--- Source document ---
⁂

Jesus is my pitching coach

August 12, 1998

Having retired from teaching, I find I have time on my hands. I had been thinking of resuming an interest in baseball, an interest abandoned after childhood. It is not a sport for people without time on their hands. It is especially not a sport for Chicagoans. I went to my last Sox game in 1959, and will return when they win their next pennant. I’ve attended Cubs games since then, to enjoy the greenery in Wrigley Field.

What’s caught my attention lately is the infusion of Christians and Christian themes into the sport. As evidence I cite interviews with two players. Colorado Rockies pitcher Mike Muñoz told the Denver Post (May 4) that things were not going well on the field, and without his faith, he said, he knows he would “go out, get drunk, get hammered.” Now he knows that “everything that happens to me is the best thing for me. Sometimes it’s hard to believe that a 21.00 Earned Run Average is the best thing for me, but I have to remember the big picture. . . . It’s easy to be a man with a 2.00 era.” But Muñoz has to be a man with a 21.00 era, the kind that demands all the consolation Romans 8:28 can provide.

We Christians need models, and Muñoz found a good one in Mike Kingery, “a very outspoken Christian” who “played hard.” “He was a great example of what it’s like to be a Christian ballplayer. He never cussed, didn’t knock things over, but he was a very aggressive player.” Now for the supermodel behind Kingery and Muñoz: “I believe that if Jesus Christ was playing the game today, he’d go into second base very hard to break up the double play, he’d turn around and pick the shortstop up and say, ‘Hey, I’m just going about my job.’”

I’ll bet Jesus would have razor-sharpened his spikes and aimed for the shortstop’s face while, with the joy that was set before him, he went about just doing his job.

⁂

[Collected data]
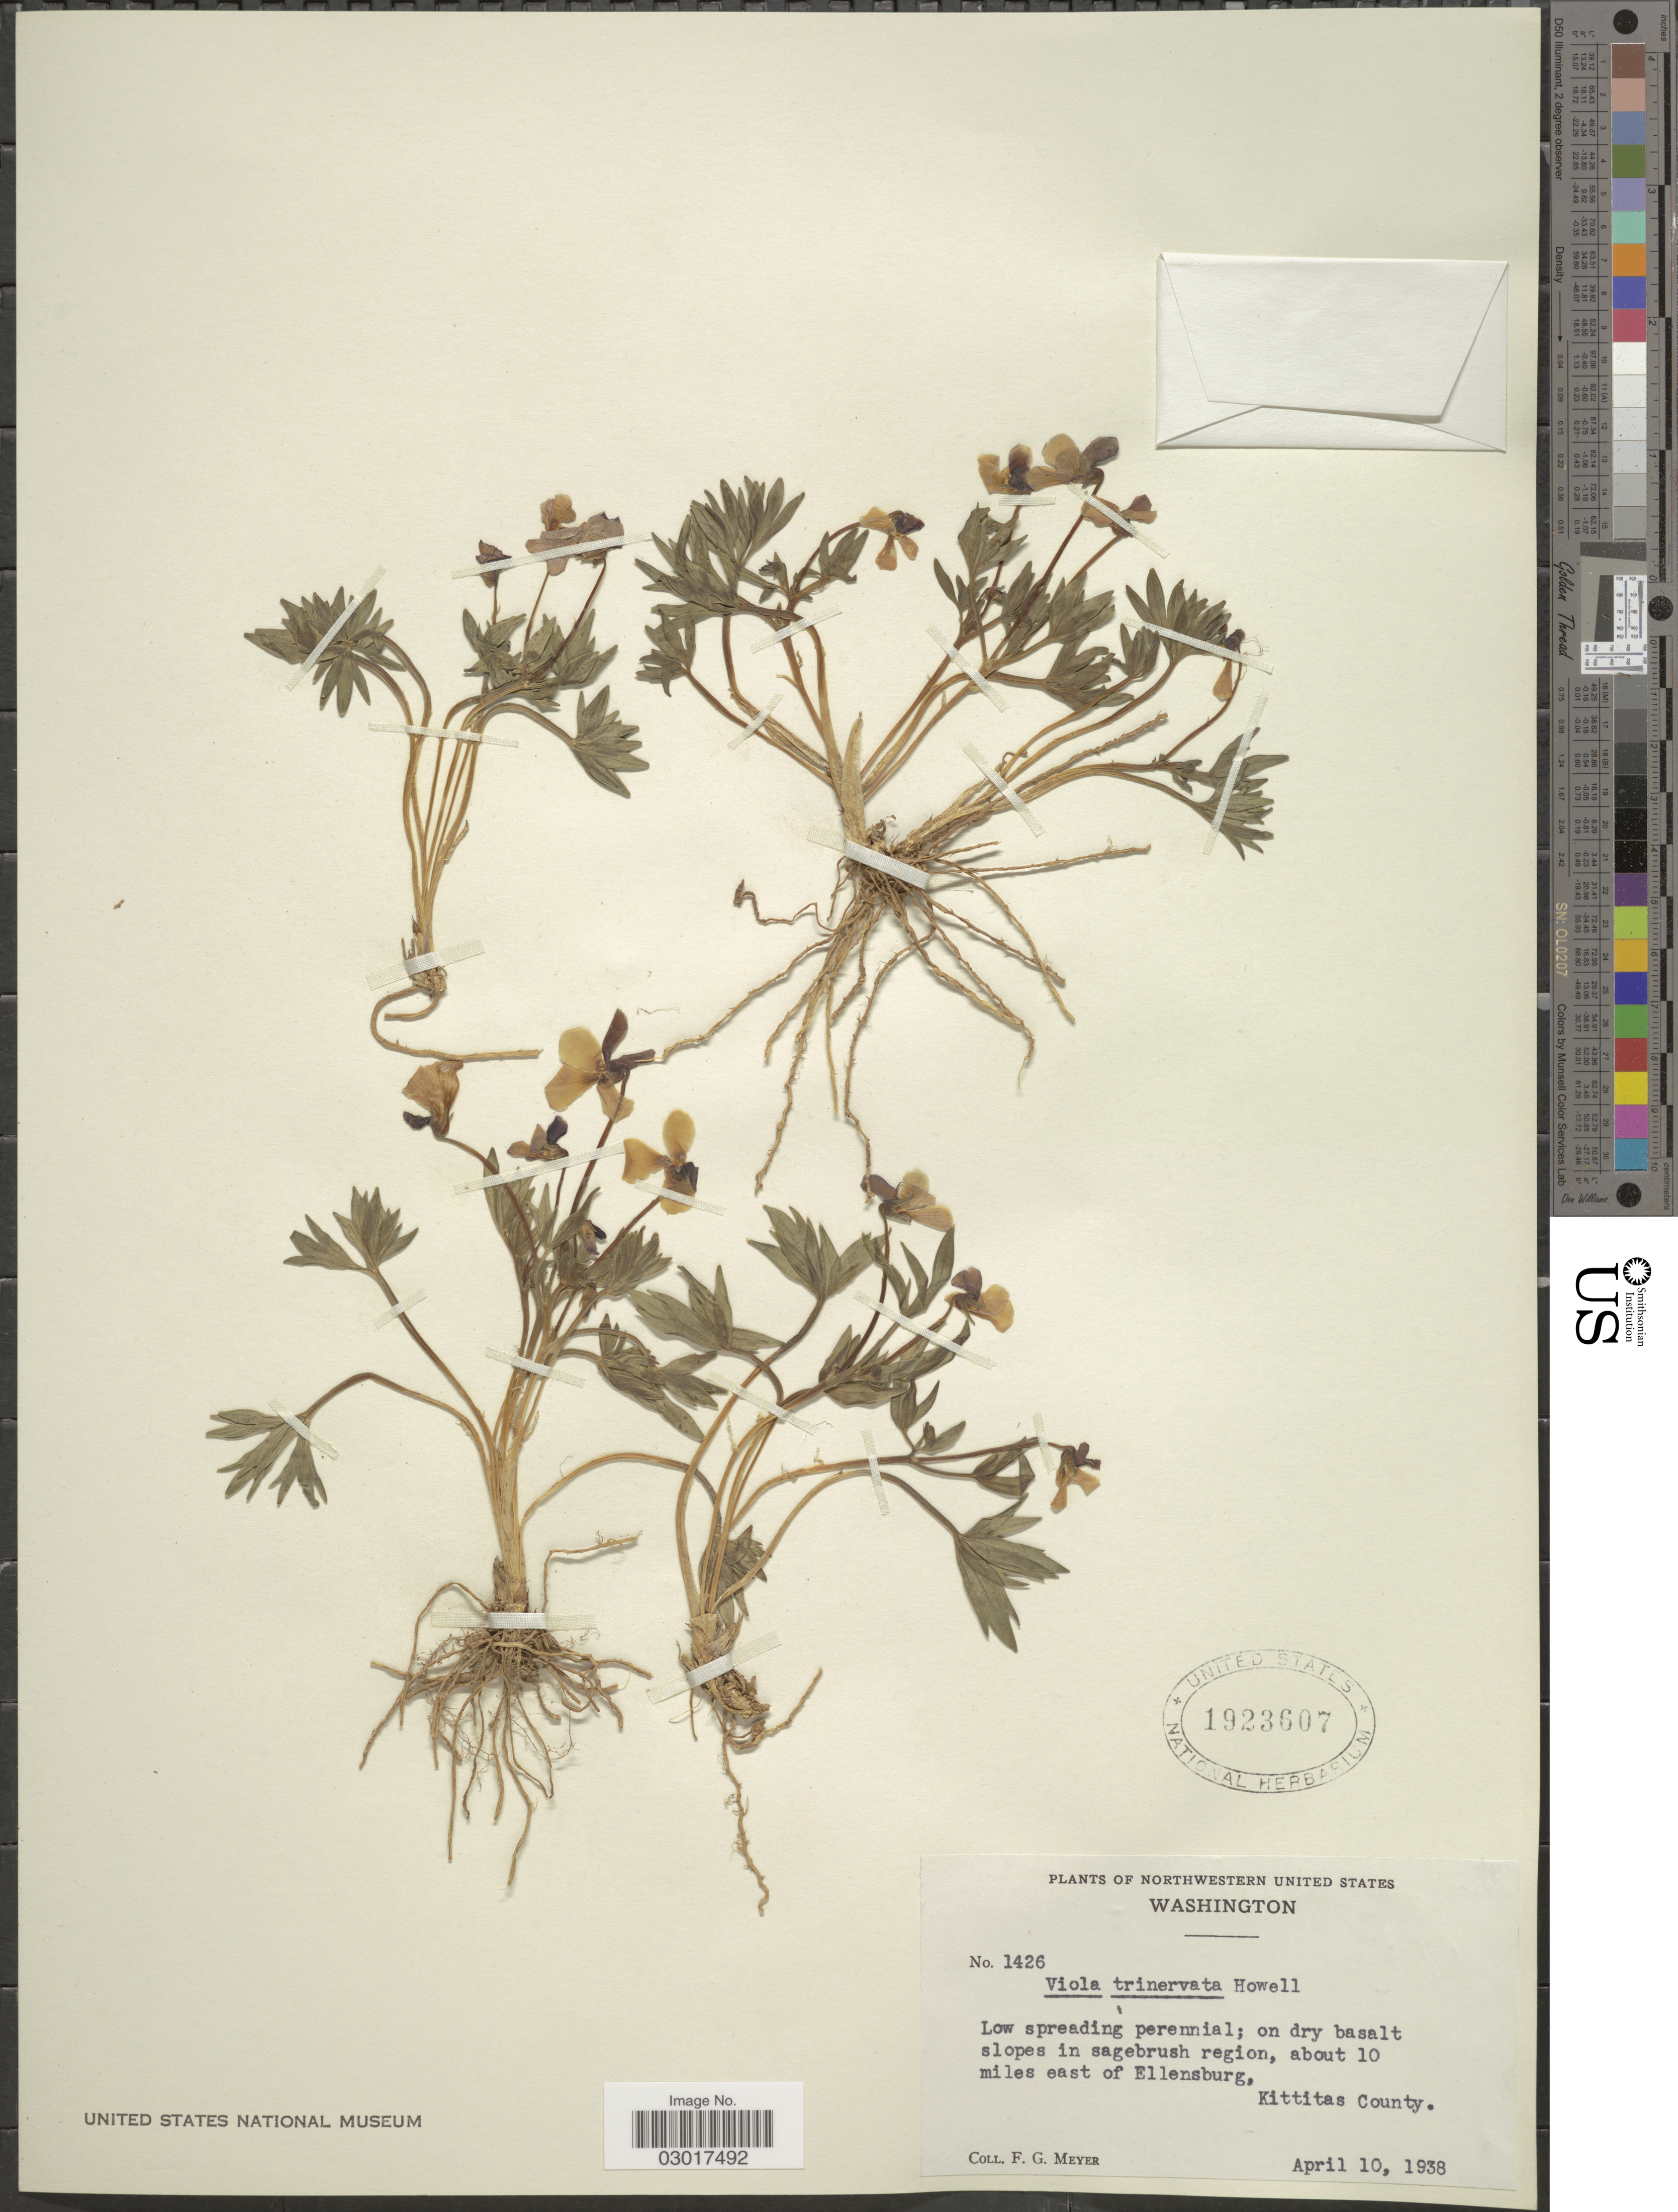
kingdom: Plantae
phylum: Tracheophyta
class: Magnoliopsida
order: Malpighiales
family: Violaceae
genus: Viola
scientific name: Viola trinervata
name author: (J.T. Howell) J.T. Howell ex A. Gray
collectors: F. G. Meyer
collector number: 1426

⁂

--- Required work ---
**1)** According to the essay on faith in baseball, in what year did the writer go to a last Sox game?
**2)** Extend the essay on faith in baseball, starting after its final sentence.

--- Set of answers ---
**1)** 1959

**2)**
Lesson two comes from Yankee pitcher Andy Pettitte, who in World magazine (June 13) defended himself and his team for their participation in a notable bench-clearing brawl. Orioles reliever Armando Benitez had intentionally hit a Yankee player on the neck. Jesus, who, we Christians know, built his ministry on “an eye for an eye, a tooth for a tooth, a beanball for a beanball,” is also Pettitte’s model. “The Lord doesn’t want me to be a wimp, or to just say, ‘Go ahead and keep drilling us. We’re going to keep taking it.’ You have to take a stand sometimes.”

World asked Pettitte about the morality of his own beanball pitches--“Should a follower of Christ be pitching inside and administering a little chin music to batters?” “The Lord wants me to do my job on the mound to the best of my ability, . . . so I’m going to throw inside just as much as anybody else does,” Pettitte replied. “I’m not trying to hit anybody, but sometimes when you pitch inside you’re going to hit someone.”

I know how games are played, so I am ready for murderous violence. (I do watch football on TV.) But until now I feared that to transfer my impulses to baseball would make me the wimp that Pettitte and Jesus do not want to be. Pettitte says he prays only that he will “not do anything” to let his testimony for Jesus down. We’ve heard his testimony to Jesus, so some of us who had thought baseball was too gentle can find our interest quickened now that violent Jesus is backing the beanballers. Buy me some peanuts and Crackerjack . . .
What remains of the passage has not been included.